主に日々のまとめ。たまに映画と本のこと。

あいぼうツイッターノベルまとめ(腐注意)

小説

思いつきで書いたあいぼうのツイノベです。

腐ってるものがあります注意。

 

  • 暗い中に小さな明かりがある。「かんべ」と、静かに名を呼ばれた。みれば手が浮いていて、その手には青い薔薇が一輪ある。涙が頬を流れる。「あなたは、俺に直接渡してはくれないんですね」薔薇を受け取ると手は消えてしまった。明かりの中で受け取った薔薇と自分の手が青白く光る。 

 

  • 「生きるのが辛いなら死ねばいいのよ」女は上品にケラケラ笑う。「嫌ですね、それだけは」「本当にそうかしら」美しい口元に浮かぶ、笑み。「ご冗談を」云いながらこちらも笑う。笑いながら右の手には、ずっと爪を突き立てていた。

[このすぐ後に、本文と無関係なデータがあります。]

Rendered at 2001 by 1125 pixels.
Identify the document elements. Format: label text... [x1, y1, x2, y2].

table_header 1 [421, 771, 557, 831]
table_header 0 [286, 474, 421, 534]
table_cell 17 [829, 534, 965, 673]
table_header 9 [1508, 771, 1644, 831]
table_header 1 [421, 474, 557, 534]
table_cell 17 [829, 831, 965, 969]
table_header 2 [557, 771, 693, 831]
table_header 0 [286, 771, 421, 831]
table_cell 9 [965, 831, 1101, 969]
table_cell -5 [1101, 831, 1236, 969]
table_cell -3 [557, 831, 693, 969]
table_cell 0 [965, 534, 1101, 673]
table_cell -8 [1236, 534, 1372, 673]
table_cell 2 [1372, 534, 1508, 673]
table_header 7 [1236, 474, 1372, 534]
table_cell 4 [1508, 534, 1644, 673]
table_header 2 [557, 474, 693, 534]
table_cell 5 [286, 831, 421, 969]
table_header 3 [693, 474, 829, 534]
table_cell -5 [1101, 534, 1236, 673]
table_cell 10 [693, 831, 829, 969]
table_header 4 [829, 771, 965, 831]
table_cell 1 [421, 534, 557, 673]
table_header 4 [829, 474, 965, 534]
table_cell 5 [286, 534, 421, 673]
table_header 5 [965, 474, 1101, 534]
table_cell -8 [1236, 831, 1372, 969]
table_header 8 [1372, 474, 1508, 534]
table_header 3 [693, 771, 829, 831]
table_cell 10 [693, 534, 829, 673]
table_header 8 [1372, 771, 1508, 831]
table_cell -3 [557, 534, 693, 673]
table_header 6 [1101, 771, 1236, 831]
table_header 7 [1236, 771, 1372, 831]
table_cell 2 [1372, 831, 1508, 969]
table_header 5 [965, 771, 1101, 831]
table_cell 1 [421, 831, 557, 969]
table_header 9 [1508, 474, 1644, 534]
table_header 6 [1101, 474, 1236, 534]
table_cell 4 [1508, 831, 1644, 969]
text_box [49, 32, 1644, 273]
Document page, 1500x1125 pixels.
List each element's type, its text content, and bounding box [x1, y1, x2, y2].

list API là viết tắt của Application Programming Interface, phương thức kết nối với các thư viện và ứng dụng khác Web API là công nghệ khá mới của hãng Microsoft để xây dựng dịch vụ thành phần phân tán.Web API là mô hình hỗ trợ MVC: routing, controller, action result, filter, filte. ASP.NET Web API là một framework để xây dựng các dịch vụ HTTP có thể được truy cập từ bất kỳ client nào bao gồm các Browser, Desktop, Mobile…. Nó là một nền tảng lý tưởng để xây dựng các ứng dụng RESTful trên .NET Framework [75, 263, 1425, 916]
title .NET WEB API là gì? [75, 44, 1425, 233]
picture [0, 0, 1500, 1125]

女は目敏く、それを見ている(ああ、死にたい……)

 

  • 喉がかわいたと言われたので、貰い物の紅茶を淹れて上司に運んだ。「君、お茶をいれるのがうまいね」珍しく褒められる。狸のような容姿をみながら、「まあ、毎日みてましたから」いつかの日の、かつての上司に思いを馳せた。きっとあの人は今日も窓際の席で、美味しい紅茶を淹れている。

 

  • いつもの薄暗いバーの席、落ち着いた曲に心が安らぐ。「今日は飲まないのか」ワイングラスを回しながら同席する男がいう。「ええ、今日は」「何処か体調が悪いのか」「何処も、悪くありませんよ」云いながら笑む。相変わらずの過保護だ。今日はこれに酔いたくて、ワインを飲まないでいる。

 

  • 愛とは何かと考えた日は、必ず夢に見る、小指に結ばれた黒い紐を。かつての恋人の指に結ばれたそれは、見えぬけれども、今は自分の手の中にある。「その紐、いつになったら捨てるんですか」同じ夢の中で、紫の紐を持った男に言われる。差し出される紐を受け取れない。またいつか、結ぶ先が消えそうで。